» **Extracted data entries**:
^^^^^^^^^^^^^^^^

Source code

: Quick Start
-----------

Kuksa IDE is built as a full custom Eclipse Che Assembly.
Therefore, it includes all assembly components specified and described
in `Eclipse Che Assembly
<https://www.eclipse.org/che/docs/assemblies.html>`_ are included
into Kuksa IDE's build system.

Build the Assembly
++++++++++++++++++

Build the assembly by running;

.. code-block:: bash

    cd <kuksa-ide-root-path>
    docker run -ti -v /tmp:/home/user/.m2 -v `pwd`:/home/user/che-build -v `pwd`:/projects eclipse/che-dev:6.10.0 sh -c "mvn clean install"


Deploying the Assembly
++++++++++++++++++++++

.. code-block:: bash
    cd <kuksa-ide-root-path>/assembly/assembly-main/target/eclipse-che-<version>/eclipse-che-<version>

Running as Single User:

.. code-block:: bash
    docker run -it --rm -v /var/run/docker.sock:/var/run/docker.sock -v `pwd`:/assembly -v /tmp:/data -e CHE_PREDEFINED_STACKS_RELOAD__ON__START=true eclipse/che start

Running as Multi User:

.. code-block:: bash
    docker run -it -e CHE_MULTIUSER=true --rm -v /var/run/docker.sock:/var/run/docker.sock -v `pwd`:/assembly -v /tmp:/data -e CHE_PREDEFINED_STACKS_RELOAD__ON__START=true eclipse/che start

^^^^^^^^^^^^^^^^

» **Work item**:
Word for word, restate each of the records above.

» **Answer to this exercise**:
Source code

: Quick Start
-----------

Kuksa IDE is built as a full custom Eclipse Che Assembly.
Therefore, it includes all assembly components specified and described
in `Eclipse Che Assembly
<https://www.eclipse.org/che/docs/assemblies.html>`_ are included
into Kuksa IDE's build system.

Build the Assembly
++++++++++++++++++

Build the assembly by running;

.. code-block:: bash

    cd <kuksa-ide-root-path>
    docker run -ti -v /tmp:/home/user/.m2 -v `pwd`:/home/user/che-build -v `pwd`:/projects eclipse/che-dev:6.10.0 sh -c "mvn clean install"


Deploying the Assembly
++++++++++++++++++++++

.. code-block:: bash
    cd <kuksa-ide-root-path>/assembly/assembly-main/target/eclipse-che-<version>/eclipse-che-<version>

Running as Single User:

.. code-block:: bash
    docker run -it --rm -v /var/run/docker.sock:/var/run/docker.sock -v `pwd`:/assembly -v /tmp:/data -e CHE_PREDEFINED_STACKS_RELOAD__ON__START=true eclipse/che start

Running as Multi User:

.. code-block:: bash
    docker run -it -e CHE_MULTIUSER=true --rm -v /var/run/docker.sock:/var/run/docker.sock -v `pwd`:/assembly -v /tmp:/data -e CHE_PREDEFINED_STACKS_RELOAD__ON__START=true eclipse/che start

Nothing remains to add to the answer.